1 gennaio 2009

Requiem for a dream, part #4

Lei, seduta da qualche parte nel centro della saletta; paziente, aspetta che inizi la visione mentre mi do da fare tra cavi e impianti, aiutato da mia madre e mia sorella. Noto che è la solita saletta, nel negozio di mio padre. Ma, oltre alla presenza inconsueta di una specie di podio, dal quale Lei osserva, sembra che la struttura della stanza si mischi con quella dell'altra saletta. Ma so esattamente dove sono.
«Attacca il panettone» mi sento dire.
Gli occhi stupiti incrociano una specie di panettone, vicino al telo da proiezione. Lo prendo e lo giro, lo esamino, riesco a collegarlo ma sono ancora più incredulo. Dopo quel collegamento, tutto parte. Salgo sul podio e mi vado a sdraiare a pancia in giù accanto a Lei, passando davanti ai suoi occhi appiccicati alle immagini sullo schermo. Estatica. Il tessuto del tempo si lacera.
Dopo qualche istante la sua mano sinistra cerca il mio volto e senza staccare gli occhi dai miraggi di fronte, Lei mi accarezza. Le prendo la mano e infilo teneramente le mie dita tra le sue. Si volta, mi sorride.
Esita un momento. Poi mi dice:
«Oggi pomeriggio parliamo e ci vediamo stasera»
Una gioia nel suo sguardo mi colpisce.
Poi se ne va.

Scendo dal podio e sono vicino ad un grosso tavolo in un bar. Amici che non riconosco sono seduti tutt'intorno - parlo con uno di loro, in piedi, sul lato più corto del tavolo. Un rintocco di Eterno e mi avvicino all'uscita del locale, dopo aver salutato il gruppo.
Appena varcata la soglia, sono in strada, una strada di Londra. Il mio mondo si è trasformato in una scenografia britannica. Mi incammino verso nord, poi giro l'angolo. Riconosco gli ambienti di una vacanza, passeggio deciso tra le vie londinesi e osservo il verde degli alberi che pian piano aumenta.
Capisco che mi sto avvicinando a Hyde Park. Infatti, passo la cancellata e mi infilo in un viale che si immerge nel manto erboso, tra scoiattoli e chimere. Mi accorgo della presenza di una ragazza davanti a me, una ragazza minuta, i capelli color del rame - non è Lei. Mi incuriosisce la sua espressione di stupore e la seguo, inghiottito dal mio cappotto scuro. Ad un tratto si ferma ai piedi di un albero e alza lo sguardo verso l'alto, tra le fronte nodose di quel vecchio antenato.
Adesso vedo con i suoi occhi, osservo le fronde. Un'espressione di terrore si dipinge su quegli occhi, sui miei occhi, quando scorgo un serpente, biscia pinea greca, appollaiato su uno dei rami, pronto a balzare su quel volto.

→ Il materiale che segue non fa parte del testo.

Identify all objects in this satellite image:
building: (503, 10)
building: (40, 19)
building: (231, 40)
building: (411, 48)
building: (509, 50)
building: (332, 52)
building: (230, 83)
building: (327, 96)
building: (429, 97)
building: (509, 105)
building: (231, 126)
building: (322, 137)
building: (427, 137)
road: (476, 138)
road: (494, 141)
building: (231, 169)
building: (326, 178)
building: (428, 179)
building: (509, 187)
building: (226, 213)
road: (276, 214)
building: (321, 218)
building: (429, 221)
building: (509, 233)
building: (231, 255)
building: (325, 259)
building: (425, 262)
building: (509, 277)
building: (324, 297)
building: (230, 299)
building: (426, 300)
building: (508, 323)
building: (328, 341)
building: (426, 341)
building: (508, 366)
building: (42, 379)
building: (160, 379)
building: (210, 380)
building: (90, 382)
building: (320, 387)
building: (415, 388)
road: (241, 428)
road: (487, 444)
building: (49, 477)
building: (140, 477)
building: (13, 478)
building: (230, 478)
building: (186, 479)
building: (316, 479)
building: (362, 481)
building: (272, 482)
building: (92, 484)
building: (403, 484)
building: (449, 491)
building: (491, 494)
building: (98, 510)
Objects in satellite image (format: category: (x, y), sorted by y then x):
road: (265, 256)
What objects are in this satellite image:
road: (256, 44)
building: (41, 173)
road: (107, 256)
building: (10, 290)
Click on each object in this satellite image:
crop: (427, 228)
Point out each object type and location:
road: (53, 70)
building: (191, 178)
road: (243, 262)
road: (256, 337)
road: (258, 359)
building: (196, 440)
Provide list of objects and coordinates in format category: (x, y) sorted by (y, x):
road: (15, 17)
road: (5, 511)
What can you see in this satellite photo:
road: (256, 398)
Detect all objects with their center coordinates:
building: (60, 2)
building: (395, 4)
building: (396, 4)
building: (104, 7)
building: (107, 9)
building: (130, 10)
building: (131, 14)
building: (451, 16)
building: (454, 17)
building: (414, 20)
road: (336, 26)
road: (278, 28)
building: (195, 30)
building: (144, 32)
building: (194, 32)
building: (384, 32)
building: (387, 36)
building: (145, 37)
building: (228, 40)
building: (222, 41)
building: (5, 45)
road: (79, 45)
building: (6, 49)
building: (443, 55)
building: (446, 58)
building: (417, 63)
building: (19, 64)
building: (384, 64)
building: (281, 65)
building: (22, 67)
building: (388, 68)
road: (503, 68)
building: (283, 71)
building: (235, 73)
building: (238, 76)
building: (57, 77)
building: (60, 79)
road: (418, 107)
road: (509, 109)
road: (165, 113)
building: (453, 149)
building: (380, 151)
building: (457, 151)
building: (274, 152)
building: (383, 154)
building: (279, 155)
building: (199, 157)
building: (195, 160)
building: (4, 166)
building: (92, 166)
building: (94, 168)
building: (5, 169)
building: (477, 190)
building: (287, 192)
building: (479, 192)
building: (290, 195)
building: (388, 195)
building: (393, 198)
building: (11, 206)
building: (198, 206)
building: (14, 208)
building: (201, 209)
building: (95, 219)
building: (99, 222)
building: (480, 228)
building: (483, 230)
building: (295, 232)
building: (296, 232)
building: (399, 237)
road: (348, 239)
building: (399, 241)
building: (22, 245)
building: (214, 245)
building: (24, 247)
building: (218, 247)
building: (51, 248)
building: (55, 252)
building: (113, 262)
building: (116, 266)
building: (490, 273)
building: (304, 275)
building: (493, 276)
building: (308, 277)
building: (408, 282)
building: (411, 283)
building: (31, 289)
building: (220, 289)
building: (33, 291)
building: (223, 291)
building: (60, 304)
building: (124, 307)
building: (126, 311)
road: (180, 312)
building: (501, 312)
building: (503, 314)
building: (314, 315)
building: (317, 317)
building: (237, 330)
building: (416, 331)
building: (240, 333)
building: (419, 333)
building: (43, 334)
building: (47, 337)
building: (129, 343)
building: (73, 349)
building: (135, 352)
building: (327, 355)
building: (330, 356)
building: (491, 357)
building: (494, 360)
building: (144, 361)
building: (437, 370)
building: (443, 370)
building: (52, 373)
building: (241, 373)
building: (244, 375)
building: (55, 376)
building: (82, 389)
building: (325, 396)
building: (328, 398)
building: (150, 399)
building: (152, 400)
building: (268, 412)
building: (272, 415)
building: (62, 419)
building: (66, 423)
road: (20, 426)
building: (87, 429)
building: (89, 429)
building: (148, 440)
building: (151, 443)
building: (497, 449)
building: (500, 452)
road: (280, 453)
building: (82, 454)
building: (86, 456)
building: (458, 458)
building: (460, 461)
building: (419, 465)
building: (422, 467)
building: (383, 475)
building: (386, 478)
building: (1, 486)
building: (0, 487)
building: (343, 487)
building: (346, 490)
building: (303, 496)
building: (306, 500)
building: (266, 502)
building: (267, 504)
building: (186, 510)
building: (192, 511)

(Il nome del serpente, una consapevolezza improvvisa, come se conoscessi a fondo la sua fama, inesistente)

Un urlo soffocato, un gridolino. La ragazza scappa e io sono le sue gambe, sono i suoi occhi, io sono il suo terrore che divampa, la sua fuga. Da ogni albero sul viale cadono pinee greche. La corsa continua.
Finisce il viale, la ragazza-io sale sopra un piano rialzato. E' in salvo. Forse.

E il sogno si strappa.

Allungai una mano e vidi i suoi occhi. Sembravano miopi. Ecco perchè non si era mai accorta che la seguivo, perchè non mi aveva mai riconosciuto, chiedendosi chi fossi, forse vedendo soltanto una grossa chiazza nel paesaggio.